There were views of cities with unimaginably odd denizens roaming the streets. There were glimpses into alien biomes with the most fantastic of plants. And there was the sequence in which the wall showed corridor after corridor descending deep into the heart of this world, walls undulating with flashing lights and alien circuitry. And all through these wandered a most unlikely bestiary of aliens. Tall aliens and small aliens. Aliens with a multitude of limbs and aliens with none. Aliens with myriad eyes and aliens flowing through byways like wobbling piles of protoplasm.
“I don’t understand,” said Dr. Jakes.
“What’s wrong?” Takamura demanded, unable to tear his eyes away from these views which affected him almost as strongly as mystical visions of the divine might.
“I see what Jakes is getting at,” said Mikaela. “Where are the descendants of the dinosaurs?”
“Huh?” said Barkham, and Thesaurus’s reptilian eyes tore away from the wall screen to stare at Lindstrom.
“So far we don’t see anything much like Thesaurus out there,” said Mikaela. “We had assumed that the seeders would have created life after their own images.”
“Surely that doesn’t mean anything,” said Takamura. “There seems to be such a variety of alien life. There could be reasons for that we can’t possibly understand right now.”
“Perhaps if we simply watch,” said Dr. Jakes, “the images themselves will explain.”
“That’s apparently what we’re supposed to do,” said Takamura.

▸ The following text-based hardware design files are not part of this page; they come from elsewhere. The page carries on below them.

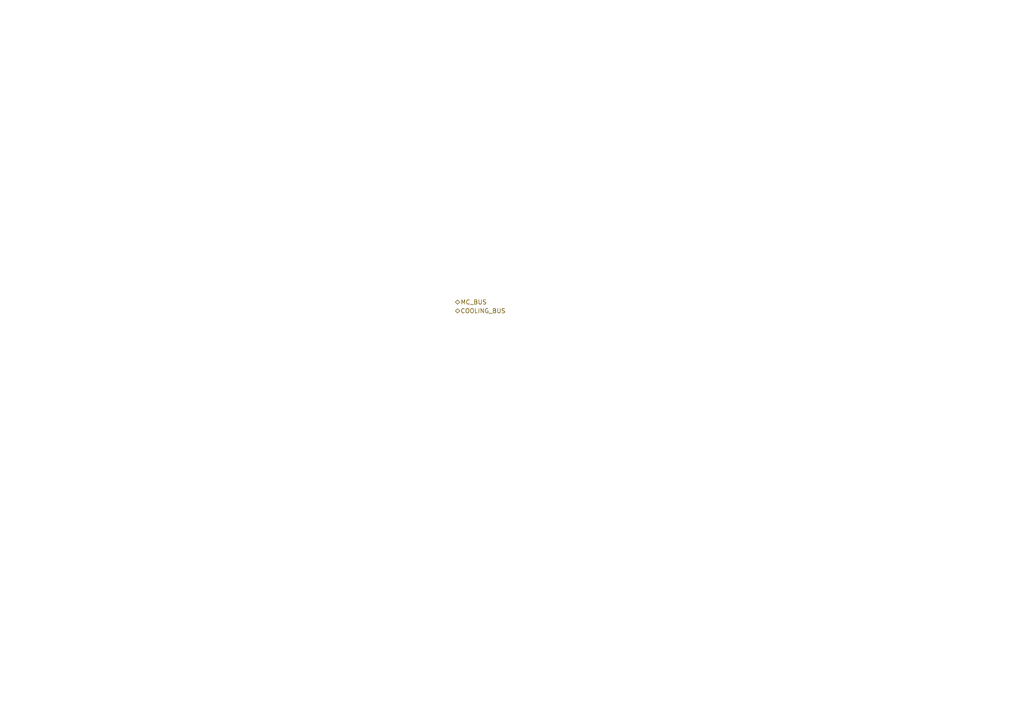
<source format=kicad_sch>
(kicad_sch (version 20211123) (generator eeschema)

  (uuid fe8fb3de-32b1-4c95-9f47-ecc8e624f2d2)

  (paper "A4")

  (title_block
    (title "LV Subsystem interconnections")
    (date "2022-03-16")
    (rev "0.1")
    (company "Oxford University Racing")
    (comment 1 "Hugo Berg, Becky Hu, Lianfeng Shi")
    (comment 2 "Electronics team")
  )

  


  (hierarchical_label "COOLING_BUS" (shape tri_state) (at 132.08 90.17 0)
    (effects (font (size 1.27 1.27)) (justify left))
    (uuid 16ff65e2-dd81-4501-9b43-c89f8342686e)
  )
  (hierarchical_label "MC_BUS" (shape tri_state) (at 132.08 87.63 0)
    (effects (font (size 1.27 1.27)) (justify left))
    (uuid 813d994c-530b-4b05-bb5f-a13de7e67d04)
  )
)

</source>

The images continued, showing a dizzying number of views of alien vistas until Takamura had to close his eyes for a time to relieve his brain. When he opened them again, however, the wall had faded once more to black.
Then a galaxy appeared in the center of the screen.
The Milky Way.
Then their home galaxy faded away and another galaxy, non-spiral, took its place.
Another faded in and out.
And another.
“It would appear that we’re being shown the range of this civilization’s spread. Which would explain the number of aliens down on this planet ... This must be the central hub,” said Dr. Jakes.

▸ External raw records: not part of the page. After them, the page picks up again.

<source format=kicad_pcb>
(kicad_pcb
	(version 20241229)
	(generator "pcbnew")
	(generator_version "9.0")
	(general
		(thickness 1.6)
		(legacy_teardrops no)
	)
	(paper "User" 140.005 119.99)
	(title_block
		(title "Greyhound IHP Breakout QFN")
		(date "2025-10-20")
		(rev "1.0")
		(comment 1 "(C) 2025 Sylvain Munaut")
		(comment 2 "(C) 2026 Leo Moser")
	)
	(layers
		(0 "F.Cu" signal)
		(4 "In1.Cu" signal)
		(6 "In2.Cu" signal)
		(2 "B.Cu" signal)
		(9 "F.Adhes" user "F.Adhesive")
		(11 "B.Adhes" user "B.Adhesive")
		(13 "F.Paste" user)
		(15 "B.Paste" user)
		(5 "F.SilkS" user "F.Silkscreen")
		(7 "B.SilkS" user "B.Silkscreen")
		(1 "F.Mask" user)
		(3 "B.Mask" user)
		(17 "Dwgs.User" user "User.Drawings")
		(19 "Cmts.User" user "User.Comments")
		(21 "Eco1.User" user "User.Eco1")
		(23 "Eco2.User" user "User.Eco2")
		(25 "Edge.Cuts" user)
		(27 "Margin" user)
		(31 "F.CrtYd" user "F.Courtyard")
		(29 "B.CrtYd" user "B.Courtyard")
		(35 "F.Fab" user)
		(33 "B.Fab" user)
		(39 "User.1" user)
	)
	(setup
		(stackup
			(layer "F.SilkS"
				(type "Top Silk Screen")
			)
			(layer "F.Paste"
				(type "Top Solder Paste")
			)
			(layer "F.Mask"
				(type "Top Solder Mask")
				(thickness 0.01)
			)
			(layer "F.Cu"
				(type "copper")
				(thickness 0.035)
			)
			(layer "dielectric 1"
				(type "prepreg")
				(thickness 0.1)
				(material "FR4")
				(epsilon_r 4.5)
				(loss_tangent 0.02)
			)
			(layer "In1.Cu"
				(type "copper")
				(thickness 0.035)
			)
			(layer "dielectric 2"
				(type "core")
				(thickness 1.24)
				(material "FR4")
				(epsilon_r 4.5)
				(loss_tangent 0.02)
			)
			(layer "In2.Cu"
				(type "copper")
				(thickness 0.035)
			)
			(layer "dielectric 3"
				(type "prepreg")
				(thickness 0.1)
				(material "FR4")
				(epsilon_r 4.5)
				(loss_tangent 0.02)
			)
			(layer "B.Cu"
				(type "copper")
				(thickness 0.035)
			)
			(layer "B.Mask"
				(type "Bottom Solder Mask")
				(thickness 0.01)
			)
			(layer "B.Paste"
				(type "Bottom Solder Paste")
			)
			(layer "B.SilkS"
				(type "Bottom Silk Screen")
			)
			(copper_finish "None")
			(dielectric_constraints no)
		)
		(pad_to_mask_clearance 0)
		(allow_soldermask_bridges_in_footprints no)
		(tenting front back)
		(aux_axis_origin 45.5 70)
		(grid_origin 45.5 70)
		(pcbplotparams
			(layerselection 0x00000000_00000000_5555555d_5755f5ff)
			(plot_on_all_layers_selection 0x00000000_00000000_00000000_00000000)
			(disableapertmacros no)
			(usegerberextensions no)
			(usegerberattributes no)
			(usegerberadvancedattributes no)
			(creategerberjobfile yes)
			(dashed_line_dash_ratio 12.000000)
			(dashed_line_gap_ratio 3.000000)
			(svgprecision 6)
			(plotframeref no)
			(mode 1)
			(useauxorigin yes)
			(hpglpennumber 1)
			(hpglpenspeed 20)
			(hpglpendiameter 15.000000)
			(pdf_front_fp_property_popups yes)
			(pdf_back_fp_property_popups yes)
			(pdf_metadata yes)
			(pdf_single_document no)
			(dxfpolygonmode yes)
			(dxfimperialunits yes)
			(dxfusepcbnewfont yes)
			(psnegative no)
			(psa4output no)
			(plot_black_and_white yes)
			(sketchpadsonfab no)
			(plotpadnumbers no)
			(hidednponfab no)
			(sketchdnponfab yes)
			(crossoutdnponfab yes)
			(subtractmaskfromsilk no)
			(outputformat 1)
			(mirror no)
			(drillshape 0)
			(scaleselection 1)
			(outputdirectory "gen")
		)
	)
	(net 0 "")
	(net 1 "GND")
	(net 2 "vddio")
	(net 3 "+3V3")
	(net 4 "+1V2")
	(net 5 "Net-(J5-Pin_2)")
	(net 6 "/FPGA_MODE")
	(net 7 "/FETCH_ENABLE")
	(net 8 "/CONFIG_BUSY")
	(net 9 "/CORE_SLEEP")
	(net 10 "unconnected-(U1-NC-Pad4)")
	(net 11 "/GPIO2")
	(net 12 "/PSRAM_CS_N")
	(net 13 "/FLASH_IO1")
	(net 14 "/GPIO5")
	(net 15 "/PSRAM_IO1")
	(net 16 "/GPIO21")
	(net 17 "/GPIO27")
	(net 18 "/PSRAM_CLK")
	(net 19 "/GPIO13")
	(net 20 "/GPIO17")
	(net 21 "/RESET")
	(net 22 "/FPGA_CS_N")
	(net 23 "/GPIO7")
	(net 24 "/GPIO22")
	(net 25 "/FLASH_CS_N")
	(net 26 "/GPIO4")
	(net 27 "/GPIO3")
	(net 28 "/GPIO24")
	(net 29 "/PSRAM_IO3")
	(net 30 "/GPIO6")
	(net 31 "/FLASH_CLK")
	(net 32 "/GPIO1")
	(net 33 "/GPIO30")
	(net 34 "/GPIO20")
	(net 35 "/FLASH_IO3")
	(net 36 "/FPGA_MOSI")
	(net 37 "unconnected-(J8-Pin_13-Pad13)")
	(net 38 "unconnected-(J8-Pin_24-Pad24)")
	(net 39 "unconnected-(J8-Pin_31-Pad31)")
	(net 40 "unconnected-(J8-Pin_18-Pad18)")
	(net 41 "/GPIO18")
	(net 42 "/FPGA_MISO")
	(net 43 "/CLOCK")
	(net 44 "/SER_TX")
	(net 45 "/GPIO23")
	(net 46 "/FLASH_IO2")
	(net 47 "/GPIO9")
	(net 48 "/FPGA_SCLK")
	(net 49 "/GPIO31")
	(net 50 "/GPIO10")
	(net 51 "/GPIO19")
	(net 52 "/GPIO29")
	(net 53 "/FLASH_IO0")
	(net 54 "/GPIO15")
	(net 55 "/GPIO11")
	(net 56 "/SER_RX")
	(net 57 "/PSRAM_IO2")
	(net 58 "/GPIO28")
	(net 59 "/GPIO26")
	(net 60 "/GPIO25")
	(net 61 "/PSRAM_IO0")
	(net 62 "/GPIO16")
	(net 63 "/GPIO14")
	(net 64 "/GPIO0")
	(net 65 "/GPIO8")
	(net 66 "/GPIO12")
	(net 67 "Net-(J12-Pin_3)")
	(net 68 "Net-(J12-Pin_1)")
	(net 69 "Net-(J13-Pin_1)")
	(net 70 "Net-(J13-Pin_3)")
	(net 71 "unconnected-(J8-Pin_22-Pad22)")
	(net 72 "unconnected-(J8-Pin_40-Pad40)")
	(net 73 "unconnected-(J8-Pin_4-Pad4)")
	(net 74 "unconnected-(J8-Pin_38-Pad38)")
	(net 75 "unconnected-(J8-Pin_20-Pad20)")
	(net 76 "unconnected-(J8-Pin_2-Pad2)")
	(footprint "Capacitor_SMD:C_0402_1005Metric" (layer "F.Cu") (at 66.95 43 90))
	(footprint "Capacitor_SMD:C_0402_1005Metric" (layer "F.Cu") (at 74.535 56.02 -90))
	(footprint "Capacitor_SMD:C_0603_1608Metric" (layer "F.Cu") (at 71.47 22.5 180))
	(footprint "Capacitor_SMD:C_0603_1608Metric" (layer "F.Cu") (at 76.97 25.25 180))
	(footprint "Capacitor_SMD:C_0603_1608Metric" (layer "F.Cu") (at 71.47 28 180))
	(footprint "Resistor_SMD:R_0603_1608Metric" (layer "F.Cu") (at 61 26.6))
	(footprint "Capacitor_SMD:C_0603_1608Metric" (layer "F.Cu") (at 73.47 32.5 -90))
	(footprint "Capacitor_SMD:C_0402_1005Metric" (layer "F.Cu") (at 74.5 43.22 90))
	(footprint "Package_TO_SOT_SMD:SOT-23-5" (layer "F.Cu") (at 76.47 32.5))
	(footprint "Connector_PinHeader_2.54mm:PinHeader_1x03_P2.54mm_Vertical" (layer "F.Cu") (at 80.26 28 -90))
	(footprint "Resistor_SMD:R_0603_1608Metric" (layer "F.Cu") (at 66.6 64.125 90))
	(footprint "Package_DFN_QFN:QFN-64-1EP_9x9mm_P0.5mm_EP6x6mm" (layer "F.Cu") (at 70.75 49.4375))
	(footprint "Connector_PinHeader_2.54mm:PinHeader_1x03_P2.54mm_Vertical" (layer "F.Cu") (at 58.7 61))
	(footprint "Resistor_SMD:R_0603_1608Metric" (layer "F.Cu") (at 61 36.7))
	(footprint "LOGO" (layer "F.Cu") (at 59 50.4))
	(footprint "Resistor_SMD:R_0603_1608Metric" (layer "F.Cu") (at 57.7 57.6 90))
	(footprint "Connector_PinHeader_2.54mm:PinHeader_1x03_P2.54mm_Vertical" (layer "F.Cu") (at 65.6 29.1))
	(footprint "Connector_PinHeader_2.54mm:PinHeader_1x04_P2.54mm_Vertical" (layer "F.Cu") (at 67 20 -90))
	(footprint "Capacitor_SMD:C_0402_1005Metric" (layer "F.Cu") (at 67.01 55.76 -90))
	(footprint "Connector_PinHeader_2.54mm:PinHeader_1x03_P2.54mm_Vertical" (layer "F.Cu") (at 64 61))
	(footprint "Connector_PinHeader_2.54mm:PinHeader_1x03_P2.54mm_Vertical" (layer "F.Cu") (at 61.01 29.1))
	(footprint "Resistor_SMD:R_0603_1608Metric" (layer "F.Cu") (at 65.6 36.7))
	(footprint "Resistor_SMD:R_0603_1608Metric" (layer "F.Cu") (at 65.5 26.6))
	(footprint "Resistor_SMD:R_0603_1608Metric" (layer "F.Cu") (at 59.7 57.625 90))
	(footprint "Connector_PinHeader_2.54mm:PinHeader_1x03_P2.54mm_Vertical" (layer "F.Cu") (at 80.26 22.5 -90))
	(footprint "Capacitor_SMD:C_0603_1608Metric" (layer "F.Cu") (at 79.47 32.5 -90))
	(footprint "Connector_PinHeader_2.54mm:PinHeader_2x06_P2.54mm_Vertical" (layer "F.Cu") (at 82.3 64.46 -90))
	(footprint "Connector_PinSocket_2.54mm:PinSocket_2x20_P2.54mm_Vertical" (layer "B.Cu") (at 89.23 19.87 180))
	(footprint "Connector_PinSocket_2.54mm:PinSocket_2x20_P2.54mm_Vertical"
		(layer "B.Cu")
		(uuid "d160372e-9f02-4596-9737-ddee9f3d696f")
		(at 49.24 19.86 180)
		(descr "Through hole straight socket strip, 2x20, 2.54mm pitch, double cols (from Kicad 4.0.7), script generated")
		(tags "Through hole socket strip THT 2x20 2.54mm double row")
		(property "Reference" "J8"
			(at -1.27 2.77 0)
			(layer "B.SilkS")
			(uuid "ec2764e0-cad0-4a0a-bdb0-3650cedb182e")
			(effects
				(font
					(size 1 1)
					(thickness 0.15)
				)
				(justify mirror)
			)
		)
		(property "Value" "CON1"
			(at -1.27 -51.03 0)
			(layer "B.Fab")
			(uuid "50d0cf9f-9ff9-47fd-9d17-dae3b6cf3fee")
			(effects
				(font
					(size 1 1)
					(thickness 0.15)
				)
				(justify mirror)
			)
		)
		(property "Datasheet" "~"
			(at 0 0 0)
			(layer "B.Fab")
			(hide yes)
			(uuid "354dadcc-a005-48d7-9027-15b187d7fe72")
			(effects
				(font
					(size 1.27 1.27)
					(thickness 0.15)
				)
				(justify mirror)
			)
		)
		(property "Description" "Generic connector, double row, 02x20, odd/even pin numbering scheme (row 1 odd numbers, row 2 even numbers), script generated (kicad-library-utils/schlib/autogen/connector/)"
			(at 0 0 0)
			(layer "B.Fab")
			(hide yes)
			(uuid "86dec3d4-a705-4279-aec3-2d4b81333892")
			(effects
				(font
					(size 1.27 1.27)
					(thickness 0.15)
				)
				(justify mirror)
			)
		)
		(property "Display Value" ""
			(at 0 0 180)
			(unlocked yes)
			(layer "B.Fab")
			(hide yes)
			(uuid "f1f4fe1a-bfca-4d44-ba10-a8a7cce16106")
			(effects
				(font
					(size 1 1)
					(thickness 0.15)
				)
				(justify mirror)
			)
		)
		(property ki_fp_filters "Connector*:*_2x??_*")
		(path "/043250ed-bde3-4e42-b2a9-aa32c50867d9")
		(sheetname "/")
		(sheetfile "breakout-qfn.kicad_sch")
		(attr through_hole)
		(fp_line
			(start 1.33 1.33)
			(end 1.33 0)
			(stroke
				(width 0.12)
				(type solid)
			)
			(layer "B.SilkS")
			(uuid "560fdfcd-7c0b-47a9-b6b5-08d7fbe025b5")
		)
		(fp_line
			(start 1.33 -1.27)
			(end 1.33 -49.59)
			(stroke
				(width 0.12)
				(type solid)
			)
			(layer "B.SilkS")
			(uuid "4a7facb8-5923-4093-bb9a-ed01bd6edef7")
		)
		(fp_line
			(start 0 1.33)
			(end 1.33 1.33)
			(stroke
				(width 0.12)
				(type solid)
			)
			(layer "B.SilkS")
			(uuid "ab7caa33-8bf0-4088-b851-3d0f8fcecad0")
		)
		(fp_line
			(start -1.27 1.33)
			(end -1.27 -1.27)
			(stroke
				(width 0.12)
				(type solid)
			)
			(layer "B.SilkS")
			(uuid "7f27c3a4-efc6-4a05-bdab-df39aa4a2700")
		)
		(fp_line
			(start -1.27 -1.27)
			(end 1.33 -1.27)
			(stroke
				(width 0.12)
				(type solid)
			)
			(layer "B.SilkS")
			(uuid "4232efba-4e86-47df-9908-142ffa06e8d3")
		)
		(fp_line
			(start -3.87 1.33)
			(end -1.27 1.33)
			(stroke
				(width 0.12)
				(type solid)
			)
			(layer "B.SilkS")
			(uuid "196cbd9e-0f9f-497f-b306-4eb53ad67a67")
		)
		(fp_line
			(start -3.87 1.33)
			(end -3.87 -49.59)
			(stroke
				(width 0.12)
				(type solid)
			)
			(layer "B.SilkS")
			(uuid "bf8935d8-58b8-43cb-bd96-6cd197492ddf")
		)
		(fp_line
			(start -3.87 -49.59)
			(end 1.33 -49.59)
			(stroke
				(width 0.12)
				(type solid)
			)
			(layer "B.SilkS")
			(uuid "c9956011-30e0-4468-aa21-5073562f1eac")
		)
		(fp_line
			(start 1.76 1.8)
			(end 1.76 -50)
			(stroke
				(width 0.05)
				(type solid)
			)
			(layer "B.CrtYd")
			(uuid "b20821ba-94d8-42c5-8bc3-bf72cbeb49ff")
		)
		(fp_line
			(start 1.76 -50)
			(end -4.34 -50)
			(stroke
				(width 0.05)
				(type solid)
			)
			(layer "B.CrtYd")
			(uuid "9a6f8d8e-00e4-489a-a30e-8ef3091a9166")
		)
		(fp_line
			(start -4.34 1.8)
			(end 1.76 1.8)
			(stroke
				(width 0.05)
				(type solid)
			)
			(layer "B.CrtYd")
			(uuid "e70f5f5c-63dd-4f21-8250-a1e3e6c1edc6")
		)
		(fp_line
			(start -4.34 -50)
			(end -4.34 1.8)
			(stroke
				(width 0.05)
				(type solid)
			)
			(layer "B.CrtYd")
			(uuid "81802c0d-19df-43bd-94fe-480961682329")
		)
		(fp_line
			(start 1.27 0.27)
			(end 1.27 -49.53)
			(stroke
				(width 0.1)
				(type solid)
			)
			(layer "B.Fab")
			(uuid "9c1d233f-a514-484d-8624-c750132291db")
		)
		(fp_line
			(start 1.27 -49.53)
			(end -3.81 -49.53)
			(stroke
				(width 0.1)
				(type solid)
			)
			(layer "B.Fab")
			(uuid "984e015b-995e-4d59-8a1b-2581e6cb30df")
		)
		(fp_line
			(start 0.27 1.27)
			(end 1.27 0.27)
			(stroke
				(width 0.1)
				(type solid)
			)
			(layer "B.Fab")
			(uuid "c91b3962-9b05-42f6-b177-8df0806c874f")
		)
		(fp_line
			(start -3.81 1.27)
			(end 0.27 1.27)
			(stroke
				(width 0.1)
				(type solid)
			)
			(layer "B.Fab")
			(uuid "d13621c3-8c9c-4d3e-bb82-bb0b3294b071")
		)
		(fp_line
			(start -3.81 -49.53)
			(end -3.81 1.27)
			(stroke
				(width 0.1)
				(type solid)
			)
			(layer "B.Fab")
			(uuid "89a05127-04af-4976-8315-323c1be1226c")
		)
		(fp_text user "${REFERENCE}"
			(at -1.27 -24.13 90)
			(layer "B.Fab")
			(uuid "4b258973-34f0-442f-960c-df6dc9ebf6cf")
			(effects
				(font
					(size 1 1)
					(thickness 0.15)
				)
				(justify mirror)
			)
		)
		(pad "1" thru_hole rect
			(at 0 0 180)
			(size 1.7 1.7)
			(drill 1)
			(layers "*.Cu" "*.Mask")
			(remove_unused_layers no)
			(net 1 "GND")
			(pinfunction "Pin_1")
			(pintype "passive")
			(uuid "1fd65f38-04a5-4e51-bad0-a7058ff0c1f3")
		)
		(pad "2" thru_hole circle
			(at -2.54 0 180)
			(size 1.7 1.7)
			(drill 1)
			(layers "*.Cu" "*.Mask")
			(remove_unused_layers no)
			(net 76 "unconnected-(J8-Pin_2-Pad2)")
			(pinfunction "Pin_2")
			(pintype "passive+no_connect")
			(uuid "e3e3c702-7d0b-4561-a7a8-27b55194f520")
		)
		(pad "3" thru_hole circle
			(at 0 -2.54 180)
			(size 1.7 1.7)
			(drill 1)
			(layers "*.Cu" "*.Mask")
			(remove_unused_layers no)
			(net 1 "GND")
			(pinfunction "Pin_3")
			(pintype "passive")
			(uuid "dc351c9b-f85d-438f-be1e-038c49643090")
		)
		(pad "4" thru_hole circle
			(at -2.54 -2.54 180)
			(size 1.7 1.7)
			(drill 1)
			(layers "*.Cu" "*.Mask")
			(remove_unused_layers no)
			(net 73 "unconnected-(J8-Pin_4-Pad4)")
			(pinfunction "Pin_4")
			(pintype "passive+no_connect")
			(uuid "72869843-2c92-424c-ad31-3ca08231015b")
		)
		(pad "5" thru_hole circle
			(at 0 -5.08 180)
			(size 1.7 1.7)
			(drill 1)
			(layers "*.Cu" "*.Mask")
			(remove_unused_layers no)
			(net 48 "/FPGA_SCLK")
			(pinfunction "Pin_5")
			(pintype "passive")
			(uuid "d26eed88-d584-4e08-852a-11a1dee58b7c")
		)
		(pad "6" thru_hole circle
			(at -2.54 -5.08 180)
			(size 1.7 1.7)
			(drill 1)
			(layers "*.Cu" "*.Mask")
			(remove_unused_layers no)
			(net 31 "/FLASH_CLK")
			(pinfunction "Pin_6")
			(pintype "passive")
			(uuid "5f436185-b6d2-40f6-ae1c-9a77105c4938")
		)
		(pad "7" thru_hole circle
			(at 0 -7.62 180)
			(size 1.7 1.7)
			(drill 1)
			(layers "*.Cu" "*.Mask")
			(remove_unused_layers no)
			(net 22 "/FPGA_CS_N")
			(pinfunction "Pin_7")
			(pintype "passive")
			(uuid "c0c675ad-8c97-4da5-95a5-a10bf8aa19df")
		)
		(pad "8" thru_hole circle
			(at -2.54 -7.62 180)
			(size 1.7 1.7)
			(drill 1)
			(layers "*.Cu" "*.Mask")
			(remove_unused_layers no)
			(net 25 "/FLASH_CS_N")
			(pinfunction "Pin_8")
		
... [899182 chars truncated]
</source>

“Yes,” said Takamura. “The capital ...”
“And they’ve brought us here. They’ve brought the
Dragonstar
back,” said Mikaela Lindstrom. “And they’re taking the time to actually show us where we are and who they are ...”
“I don’t know,” said Barkham. “It doesn’t follow their modus operandi. I mean, they knock us out—”
“But they didn’t kill us,” said Takamura. “They dealt with us as possibly dangerous creatures. Without doing harm to us, they neutralized any possibility of a threat to them.”
The wall went dark again.
Takamura wondered what was next. They all stared at the wall, waiting in suspense for the next step of the communication process.
Then the wall faded, and an image of a creature’s head loomed. Its eyes were liquid sparkles of intelligence. It seemed to be staring straight into Takamura’s soul.
It opened its mouth to speak, and Takamura shivered with the importance of this moment ... the first verbal communication between the Creators and representatives of their children.
“Greetings,” said a hissy alien voice, pronunciation totally off. “And fuck you all!”